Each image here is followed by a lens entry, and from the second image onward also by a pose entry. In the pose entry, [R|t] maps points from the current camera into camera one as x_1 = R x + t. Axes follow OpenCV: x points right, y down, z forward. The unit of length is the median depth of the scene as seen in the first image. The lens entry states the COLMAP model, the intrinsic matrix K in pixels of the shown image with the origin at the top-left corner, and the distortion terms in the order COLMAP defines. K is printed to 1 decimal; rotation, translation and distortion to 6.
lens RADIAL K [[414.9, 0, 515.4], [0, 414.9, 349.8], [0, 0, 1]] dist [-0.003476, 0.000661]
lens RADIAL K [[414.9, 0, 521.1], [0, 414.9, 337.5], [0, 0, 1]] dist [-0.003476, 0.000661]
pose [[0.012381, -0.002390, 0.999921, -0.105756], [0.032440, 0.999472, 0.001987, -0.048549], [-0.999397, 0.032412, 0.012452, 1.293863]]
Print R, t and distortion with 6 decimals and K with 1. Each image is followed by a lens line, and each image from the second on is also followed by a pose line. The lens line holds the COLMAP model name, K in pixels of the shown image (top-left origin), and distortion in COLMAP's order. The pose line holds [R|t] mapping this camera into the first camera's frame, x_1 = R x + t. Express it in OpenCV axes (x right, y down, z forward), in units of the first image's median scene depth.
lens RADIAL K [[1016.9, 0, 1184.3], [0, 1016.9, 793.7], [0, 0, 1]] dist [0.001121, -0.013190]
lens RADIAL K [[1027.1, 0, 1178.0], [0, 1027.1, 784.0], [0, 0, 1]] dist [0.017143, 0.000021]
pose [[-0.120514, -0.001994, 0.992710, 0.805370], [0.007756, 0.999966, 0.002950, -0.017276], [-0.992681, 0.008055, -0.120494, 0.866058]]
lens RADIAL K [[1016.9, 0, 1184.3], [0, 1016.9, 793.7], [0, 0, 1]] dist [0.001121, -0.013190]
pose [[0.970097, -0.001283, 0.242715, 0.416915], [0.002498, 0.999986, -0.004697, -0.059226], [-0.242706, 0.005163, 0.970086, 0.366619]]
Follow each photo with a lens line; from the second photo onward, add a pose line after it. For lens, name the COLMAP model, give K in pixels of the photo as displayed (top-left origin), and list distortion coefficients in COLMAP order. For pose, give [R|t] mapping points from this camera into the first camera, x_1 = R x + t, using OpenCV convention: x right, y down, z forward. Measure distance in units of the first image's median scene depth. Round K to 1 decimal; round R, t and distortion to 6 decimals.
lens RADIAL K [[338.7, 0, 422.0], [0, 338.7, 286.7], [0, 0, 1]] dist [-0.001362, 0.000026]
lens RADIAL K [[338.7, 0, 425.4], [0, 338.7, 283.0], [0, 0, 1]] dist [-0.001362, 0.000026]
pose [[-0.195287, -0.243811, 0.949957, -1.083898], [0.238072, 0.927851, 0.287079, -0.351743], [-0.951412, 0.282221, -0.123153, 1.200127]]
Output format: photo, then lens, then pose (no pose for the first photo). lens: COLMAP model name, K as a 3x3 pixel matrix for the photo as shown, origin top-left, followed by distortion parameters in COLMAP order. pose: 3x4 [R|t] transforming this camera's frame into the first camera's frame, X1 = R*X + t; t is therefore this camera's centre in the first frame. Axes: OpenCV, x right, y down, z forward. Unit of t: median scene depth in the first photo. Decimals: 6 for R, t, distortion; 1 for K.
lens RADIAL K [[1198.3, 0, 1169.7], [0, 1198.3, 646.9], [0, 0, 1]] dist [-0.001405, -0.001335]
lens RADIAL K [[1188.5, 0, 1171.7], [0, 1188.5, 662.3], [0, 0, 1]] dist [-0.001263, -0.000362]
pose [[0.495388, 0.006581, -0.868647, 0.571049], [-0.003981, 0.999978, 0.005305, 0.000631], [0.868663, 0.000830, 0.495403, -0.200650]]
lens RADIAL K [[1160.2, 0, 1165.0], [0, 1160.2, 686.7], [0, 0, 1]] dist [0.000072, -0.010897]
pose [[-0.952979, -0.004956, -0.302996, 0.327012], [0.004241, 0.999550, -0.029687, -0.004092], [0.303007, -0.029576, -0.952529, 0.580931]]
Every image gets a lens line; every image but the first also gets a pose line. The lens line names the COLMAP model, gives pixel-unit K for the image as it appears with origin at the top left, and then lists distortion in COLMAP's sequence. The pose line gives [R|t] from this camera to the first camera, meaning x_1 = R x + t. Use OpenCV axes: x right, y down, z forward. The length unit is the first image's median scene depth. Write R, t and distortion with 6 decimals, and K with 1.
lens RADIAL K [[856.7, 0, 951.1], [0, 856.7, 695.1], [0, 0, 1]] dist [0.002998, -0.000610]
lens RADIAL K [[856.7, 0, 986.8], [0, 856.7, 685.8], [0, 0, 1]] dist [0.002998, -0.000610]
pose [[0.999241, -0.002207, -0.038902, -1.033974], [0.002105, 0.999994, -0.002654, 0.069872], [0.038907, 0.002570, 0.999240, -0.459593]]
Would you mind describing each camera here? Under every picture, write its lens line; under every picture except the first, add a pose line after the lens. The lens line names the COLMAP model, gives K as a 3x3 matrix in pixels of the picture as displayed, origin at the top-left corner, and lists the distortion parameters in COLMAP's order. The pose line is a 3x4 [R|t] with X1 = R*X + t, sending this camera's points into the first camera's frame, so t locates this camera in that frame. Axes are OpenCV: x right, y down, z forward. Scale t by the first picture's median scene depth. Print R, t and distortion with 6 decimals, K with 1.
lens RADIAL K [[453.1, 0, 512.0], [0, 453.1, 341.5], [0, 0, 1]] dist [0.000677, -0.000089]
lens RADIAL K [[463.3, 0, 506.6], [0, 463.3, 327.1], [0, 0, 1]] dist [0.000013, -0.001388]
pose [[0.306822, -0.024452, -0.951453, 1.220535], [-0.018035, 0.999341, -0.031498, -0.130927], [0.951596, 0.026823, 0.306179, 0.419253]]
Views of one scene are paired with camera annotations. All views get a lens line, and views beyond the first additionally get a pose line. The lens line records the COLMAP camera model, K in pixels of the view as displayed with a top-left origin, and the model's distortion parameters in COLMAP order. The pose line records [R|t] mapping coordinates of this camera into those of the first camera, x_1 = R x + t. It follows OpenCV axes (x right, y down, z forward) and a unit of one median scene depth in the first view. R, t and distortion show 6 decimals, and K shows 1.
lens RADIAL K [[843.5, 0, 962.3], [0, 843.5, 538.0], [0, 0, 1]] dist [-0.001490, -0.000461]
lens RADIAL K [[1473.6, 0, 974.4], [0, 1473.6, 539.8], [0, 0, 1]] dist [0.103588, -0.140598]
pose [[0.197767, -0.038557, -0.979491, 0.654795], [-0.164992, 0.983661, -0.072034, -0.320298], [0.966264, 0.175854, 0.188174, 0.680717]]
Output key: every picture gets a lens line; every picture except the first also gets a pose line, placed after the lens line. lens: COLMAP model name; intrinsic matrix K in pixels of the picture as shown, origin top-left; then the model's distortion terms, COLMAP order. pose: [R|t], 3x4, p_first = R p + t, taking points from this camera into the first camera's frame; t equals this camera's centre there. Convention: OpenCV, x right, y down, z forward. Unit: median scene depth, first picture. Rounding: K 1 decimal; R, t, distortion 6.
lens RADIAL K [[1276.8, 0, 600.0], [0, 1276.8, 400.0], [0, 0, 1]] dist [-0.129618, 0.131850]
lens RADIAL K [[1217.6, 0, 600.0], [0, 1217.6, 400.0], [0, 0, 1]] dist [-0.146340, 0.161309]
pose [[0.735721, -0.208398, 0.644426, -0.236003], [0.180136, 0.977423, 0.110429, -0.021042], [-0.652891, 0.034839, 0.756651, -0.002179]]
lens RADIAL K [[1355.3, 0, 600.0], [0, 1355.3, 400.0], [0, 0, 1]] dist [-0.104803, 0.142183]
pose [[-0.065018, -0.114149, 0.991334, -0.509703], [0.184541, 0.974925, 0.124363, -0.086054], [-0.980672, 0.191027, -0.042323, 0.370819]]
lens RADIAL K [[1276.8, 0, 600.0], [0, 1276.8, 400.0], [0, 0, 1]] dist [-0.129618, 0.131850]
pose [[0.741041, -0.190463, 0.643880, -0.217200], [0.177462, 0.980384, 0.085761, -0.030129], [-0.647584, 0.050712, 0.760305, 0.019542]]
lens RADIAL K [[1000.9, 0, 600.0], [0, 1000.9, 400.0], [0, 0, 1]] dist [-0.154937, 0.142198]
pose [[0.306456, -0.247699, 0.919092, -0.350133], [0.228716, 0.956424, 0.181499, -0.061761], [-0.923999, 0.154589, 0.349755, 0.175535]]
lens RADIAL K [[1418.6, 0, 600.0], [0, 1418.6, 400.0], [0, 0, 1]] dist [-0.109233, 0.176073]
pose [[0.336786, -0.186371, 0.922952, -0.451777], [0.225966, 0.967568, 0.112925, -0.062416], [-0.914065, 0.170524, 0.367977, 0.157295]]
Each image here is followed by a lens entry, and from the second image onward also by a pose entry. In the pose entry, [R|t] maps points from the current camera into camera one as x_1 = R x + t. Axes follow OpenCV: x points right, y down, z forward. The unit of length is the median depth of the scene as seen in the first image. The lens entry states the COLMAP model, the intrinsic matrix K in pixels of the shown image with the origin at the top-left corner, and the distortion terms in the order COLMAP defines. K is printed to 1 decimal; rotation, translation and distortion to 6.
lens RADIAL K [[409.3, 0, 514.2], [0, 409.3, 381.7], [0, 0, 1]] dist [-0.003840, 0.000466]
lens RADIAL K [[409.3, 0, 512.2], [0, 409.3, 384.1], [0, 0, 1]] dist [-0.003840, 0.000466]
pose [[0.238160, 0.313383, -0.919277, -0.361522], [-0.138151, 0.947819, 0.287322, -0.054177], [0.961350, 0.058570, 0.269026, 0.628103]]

TASK TO CARRY OUT | Turn the lines of the listing above into a numbered list, starting with the line containing "Would you mind" and going on through the line containing "0.026823, 0.306179, 0.419253]]", with both of those lines included and blank lines left out.

OUTPUT |
1. Would you mind describing each camera here? Under every picture, write its lens line; under every picture except the first, add a pose line after the lens. The lens line names the COLMAP model, gives K as a 3x3 matrix in pixels of the picture as displayed, origin at the top-left corner, and lists the distortion parameters in COLMAP's order. The pose line is a 3x4 [R|t] with X1 = R*X + t, sending this camera's points into the first camera's frame, so t locates this camera in that frame. Axes are OpenCV: x right, y down, z forward. Scale t by the first picture's median scene depth. Print R, t and distortion with 6 decimals, K with 1.
2. lens RADIAL K [[453.1, 0, 512.0], [0, 453.1, 341.5], [0, 0, 1]] dist [0.000677, -0.000089]
3. lens RADIAL K [[463.3, 0, 506.6], [0, 463.3, 327.1], [0, 0, 1]] dist [0.000013, -0.001388]
4. pose [[0.306822, -0.024452, -0.951453, 1.220535], [-0.018035, 0.999341, -0.031498, -0.130927], [0.951596, 0.026823, 0.306179, 0.419253]]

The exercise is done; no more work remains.